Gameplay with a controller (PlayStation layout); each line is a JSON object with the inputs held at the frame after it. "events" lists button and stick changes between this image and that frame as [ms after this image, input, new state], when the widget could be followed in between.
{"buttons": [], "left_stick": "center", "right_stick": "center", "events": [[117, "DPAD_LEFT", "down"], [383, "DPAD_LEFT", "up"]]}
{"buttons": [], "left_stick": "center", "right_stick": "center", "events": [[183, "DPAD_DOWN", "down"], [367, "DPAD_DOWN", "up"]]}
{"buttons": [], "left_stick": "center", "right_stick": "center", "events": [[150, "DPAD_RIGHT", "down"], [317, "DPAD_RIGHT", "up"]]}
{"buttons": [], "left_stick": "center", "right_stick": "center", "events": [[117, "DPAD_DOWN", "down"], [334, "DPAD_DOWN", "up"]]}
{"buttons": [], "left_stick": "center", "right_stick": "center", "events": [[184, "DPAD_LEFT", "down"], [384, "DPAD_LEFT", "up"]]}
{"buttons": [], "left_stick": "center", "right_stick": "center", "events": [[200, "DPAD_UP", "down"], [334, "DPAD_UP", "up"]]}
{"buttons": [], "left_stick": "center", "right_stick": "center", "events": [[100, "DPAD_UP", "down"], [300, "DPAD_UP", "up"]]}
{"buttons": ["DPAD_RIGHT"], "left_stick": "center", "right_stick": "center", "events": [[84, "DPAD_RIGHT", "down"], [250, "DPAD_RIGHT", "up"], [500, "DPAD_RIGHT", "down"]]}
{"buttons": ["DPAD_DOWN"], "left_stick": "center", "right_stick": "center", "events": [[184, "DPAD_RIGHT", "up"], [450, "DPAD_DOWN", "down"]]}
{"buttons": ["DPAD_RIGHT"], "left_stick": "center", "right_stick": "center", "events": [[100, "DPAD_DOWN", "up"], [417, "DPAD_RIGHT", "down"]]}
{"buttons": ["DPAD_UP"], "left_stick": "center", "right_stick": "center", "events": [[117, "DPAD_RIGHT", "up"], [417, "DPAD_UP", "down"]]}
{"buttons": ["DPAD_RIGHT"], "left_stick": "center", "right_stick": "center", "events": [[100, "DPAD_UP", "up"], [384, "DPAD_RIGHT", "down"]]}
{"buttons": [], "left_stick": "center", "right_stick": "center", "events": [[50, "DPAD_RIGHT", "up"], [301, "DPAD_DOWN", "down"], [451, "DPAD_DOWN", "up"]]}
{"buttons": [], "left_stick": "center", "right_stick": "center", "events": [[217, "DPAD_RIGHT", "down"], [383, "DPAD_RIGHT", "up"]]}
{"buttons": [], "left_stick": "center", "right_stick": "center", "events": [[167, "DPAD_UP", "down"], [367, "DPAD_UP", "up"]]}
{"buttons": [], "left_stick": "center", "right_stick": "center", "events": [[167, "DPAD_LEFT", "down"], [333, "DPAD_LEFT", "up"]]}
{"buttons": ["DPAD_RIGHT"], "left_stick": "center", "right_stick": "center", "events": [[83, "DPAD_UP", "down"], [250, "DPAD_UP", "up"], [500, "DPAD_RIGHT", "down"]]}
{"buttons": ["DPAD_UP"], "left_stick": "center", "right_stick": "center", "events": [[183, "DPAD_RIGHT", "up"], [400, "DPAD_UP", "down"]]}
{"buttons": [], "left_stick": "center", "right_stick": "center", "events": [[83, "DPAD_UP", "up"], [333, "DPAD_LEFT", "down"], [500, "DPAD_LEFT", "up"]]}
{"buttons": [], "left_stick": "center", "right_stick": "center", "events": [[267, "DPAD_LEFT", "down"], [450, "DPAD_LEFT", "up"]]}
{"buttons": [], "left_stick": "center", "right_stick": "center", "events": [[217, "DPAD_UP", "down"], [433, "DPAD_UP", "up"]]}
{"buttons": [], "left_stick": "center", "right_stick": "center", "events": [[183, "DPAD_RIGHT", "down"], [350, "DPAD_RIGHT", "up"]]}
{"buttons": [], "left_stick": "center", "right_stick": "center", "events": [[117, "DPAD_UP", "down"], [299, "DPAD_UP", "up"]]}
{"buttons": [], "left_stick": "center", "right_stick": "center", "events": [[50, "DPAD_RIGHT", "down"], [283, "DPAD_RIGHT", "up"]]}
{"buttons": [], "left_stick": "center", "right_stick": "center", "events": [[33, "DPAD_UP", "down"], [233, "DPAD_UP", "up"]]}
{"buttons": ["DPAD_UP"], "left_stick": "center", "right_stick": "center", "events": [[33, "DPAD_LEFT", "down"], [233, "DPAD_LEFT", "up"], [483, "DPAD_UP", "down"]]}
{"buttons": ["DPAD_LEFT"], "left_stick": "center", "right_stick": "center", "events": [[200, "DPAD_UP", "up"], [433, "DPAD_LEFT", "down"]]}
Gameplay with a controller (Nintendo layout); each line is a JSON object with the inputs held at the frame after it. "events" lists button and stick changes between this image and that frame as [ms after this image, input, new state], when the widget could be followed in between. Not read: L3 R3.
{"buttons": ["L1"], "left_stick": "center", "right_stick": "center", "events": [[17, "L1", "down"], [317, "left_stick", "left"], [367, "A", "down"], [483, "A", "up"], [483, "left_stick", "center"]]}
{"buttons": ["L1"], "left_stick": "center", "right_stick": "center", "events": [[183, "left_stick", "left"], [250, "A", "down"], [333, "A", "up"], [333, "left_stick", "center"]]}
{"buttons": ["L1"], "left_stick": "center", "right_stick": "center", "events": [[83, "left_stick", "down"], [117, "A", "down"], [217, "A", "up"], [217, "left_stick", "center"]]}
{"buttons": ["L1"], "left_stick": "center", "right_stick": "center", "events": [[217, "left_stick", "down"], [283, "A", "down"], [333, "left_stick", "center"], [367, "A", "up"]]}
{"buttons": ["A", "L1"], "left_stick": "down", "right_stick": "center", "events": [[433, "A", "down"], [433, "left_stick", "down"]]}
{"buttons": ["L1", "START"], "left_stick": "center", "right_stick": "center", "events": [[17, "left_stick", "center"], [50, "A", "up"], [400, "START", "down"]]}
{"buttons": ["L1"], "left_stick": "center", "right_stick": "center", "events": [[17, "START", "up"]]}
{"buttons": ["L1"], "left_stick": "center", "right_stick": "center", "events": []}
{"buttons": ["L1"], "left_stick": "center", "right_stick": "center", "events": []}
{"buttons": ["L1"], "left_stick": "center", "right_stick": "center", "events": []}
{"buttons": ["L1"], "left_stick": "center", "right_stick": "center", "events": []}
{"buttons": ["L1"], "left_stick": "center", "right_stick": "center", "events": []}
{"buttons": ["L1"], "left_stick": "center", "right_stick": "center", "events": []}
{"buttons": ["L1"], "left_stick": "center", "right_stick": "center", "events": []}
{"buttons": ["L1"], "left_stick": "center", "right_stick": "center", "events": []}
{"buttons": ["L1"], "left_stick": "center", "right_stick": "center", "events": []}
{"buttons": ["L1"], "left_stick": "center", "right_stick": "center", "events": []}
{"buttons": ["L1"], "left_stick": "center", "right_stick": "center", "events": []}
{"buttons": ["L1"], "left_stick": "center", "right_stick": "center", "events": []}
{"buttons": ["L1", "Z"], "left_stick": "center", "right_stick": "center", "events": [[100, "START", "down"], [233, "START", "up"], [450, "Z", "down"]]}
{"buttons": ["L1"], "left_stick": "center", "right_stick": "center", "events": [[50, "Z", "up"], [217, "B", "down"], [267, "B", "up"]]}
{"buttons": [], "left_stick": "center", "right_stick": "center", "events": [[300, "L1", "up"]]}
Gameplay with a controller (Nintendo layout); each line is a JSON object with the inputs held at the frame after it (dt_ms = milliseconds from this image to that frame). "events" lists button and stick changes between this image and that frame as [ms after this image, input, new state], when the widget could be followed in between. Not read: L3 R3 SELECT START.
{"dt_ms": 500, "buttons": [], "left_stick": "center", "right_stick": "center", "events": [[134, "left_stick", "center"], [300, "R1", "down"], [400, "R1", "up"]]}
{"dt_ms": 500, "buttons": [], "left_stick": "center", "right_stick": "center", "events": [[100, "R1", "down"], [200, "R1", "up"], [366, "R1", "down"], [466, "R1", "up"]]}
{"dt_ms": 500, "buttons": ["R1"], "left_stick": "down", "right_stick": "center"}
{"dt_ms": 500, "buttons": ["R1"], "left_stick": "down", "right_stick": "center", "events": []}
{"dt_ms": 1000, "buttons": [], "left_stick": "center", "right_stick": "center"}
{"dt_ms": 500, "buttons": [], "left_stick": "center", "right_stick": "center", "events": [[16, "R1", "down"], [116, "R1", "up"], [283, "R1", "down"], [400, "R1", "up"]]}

+ + + +

Instructions to follow: Where a line in the records above contains the string "read", copy that line.

Response area:
Gameplay with a controller (Nintendo layout); each line is a JSON object with the inputs held at the frame after it. "events" lists button and stick changes between this image and that frame as [ms after this image, input, new state], when the widget could be followed in between. Not read: L3 R3.
Gameplay with a controller (Nintendo layout); each line is a JSON object with the inputs held at the frame after it (dt_ms = milliseconds from this image to that frame). "events" lists button and stick changes between this image and that frame as [ms after this image, input, new state], when the widget could be followed in between. Not read: L3 R3 SELECT START.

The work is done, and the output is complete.